+++ INPUT DATA +++

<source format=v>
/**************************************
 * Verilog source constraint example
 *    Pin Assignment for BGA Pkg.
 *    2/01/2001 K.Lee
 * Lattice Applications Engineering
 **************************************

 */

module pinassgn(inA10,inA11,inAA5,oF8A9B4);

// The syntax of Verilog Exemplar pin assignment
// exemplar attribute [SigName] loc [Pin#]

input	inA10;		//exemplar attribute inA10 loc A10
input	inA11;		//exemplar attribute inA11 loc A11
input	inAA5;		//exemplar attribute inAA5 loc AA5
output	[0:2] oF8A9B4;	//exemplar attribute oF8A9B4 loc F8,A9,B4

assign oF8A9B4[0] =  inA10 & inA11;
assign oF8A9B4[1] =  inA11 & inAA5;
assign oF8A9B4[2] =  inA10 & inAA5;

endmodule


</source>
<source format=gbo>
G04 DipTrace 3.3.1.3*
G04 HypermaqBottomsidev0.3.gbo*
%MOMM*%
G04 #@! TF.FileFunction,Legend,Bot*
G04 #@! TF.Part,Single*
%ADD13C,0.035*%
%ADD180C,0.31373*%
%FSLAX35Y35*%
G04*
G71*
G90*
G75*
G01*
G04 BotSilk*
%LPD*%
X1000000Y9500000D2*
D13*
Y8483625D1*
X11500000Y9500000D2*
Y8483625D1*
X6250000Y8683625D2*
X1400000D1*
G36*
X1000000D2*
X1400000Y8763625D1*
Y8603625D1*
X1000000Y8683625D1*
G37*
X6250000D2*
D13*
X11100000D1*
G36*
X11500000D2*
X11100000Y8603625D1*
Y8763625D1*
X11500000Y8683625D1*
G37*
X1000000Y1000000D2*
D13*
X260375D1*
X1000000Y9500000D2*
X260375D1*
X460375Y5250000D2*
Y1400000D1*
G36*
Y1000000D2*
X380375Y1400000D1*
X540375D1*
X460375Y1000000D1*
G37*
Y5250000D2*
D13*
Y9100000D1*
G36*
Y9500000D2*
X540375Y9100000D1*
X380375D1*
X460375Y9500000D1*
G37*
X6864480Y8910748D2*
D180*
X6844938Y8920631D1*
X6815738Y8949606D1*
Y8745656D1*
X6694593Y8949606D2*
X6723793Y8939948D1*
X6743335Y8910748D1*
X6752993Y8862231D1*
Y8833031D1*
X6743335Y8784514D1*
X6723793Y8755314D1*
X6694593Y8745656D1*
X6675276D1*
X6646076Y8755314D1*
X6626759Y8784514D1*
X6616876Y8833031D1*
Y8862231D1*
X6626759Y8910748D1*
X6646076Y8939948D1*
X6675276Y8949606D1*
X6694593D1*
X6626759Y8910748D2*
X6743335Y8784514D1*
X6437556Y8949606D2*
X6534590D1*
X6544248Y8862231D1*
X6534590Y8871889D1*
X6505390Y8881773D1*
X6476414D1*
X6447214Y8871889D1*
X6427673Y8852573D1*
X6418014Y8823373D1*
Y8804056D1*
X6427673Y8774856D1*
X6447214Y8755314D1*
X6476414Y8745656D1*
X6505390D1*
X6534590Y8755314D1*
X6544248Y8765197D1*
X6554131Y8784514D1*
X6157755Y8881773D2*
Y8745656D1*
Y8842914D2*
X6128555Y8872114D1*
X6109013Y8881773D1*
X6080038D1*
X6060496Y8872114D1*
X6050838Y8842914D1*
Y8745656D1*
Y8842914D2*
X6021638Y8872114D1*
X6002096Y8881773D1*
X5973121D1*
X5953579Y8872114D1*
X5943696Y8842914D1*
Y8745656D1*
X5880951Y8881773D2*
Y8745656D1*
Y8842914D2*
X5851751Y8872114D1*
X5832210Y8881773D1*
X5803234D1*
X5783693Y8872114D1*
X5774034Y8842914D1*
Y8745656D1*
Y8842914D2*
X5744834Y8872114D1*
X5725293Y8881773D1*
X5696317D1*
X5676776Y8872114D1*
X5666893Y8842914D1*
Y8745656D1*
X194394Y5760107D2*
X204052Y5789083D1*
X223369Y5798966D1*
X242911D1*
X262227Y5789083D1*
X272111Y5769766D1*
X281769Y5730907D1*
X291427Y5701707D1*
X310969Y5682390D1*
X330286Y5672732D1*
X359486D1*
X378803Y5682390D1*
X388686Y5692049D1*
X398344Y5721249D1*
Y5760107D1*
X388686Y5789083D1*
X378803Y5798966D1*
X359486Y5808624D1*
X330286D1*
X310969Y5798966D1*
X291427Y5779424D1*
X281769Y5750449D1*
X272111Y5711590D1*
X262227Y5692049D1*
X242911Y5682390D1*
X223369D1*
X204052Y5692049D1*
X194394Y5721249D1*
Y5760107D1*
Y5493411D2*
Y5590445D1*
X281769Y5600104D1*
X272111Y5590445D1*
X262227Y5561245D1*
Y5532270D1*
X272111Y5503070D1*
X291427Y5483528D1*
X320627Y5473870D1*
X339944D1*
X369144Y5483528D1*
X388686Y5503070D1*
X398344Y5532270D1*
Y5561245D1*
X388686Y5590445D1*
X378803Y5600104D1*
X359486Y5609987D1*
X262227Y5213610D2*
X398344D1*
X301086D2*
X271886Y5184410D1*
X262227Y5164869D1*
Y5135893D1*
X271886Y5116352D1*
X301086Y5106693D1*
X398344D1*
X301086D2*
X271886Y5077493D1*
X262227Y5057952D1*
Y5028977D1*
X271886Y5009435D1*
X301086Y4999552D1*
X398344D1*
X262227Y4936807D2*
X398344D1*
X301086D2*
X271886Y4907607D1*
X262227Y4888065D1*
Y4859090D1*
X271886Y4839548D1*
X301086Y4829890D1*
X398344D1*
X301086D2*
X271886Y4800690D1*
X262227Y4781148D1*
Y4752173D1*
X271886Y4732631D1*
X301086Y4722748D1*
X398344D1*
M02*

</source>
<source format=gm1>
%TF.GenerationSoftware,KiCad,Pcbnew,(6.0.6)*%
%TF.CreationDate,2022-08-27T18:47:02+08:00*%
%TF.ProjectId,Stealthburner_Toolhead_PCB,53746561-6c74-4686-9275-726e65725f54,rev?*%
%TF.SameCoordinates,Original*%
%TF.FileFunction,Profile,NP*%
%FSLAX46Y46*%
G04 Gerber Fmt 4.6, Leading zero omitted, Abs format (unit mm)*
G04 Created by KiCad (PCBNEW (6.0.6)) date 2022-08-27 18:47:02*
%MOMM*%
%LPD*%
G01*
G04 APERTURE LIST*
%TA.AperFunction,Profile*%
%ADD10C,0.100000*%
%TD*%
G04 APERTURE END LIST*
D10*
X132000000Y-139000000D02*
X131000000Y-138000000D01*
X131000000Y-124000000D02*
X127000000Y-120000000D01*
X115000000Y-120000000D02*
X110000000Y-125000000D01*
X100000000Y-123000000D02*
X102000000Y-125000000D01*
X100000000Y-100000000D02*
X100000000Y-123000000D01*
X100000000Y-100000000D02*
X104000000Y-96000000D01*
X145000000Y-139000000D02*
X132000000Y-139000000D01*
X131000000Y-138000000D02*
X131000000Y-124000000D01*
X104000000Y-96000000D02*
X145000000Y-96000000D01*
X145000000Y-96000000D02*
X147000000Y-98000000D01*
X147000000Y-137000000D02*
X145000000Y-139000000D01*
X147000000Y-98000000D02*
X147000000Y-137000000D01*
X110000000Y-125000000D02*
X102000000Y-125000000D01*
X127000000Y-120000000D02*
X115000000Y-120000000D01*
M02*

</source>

+++
+++ INPUT DATA +++

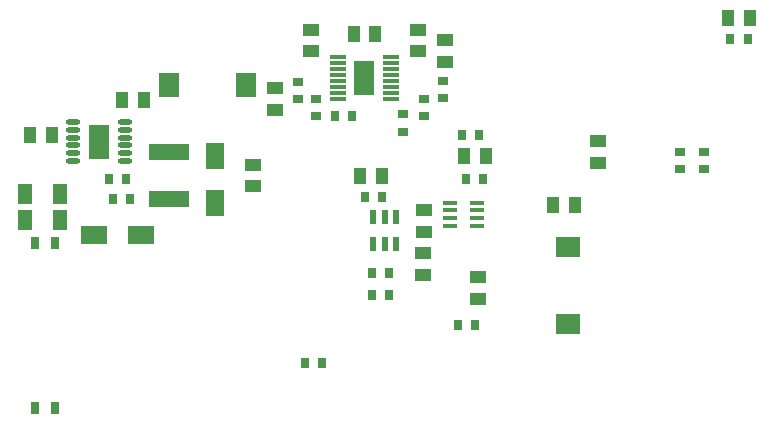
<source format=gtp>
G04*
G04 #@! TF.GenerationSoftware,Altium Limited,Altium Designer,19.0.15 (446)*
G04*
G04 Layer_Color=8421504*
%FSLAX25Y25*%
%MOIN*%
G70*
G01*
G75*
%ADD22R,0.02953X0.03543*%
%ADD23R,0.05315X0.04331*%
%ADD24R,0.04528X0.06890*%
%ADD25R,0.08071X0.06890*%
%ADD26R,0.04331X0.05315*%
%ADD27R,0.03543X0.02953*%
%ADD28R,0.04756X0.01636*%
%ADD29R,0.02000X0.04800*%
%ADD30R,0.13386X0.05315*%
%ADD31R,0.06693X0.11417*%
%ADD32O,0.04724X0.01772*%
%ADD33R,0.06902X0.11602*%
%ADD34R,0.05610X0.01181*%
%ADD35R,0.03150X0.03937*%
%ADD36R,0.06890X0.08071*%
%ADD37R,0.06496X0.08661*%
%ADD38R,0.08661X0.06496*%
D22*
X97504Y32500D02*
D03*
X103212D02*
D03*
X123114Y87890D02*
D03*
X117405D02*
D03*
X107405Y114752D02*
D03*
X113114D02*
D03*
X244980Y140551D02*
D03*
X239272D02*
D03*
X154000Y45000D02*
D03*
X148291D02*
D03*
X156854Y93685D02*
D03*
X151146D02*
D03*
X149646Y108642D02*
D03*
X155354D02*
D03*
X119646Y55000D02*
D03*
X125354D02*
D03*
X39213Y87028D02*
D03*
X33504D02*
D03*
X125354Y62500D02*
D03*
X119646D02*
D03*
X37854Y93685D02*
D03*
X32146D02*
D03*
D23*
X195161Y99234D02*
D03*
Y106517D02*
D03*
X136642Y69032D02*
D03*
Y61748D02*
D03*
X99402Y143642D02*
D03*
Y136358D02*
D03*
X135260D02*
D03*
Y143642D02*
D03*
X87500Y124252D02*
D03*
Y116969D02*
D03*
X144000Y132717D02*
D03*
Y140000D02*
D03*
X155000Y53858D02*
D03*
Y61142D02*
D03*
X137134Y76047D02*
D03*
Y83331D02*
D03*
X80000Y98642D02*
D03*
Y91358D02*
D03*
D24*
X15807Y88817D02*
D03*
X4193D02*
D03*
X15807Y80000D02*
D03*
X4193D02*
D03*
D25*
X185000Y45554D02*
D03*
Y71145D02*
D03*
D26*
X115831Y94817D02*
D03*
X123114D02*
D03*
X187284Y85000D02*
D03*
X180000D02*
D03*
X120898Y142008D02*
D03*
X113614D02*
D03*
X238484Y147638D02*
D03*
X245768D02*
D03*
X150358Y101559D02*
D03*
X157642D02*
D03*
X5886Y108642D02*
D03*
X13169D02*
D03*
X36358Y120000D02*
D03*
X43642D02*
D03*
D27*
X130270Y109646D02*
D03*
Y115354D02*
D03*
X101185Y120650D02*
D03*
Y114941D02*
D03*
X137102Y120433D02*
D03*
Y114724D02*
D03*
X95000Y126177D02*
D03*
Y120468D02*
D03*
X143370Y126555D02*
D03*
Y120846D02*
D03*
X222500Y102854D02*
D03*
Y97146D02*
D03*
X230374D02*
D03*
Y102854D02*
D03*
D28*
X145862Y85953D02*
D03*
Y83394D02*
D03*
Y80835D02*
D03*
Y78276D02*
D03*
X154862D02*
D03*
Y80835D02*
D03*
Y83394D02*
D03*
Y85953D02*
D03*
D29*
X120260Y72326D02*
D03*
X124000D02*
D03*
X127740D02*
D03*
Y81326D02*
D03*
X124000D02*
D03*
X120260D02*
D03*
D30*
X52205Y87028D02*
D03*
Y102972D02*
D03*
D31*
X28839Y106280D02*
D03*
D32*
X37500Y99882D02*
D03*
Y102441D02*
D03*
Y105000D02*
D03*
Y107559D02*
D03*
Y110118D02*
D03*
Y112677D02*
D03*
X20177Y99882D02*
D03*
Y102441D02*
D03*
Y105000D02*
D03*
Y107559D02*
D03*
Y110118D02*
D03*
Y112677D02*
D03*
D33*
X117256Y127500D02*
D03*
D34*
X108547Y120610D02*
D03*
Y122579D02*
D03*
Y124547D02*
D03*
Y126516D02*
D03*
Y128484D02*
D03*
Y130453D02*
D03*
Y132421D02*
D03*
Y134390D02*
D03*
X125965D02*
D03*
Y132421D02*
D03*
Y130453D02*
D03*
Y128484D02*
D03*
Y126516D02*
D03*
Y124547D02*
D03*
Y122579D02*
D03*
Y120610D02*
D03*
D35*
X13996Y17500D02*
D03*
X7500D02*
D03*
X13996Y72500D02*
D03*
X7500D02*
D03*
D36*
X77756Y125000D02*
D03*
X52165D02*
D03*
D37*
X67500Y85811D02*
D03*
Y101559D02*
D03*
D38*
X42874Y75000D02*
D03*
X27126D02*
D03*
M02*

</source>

+++

Looking over the records, find each line with the word "attribute" and copy it.

- [EXERCISE SOLUTION]
// exemplar attribute [SigName] loc [Pin#]
input	inA10;		//exemplar attribute inA10 loc A10
input	inA11;		//exemplar attribute inA11 loc A11
input	inAA5;		//exemplar attribute inAA5 loc AA5
output	[0:2] oF8A9B4;	//exemplar attribute oF8A9B4 loc F8,A9,B4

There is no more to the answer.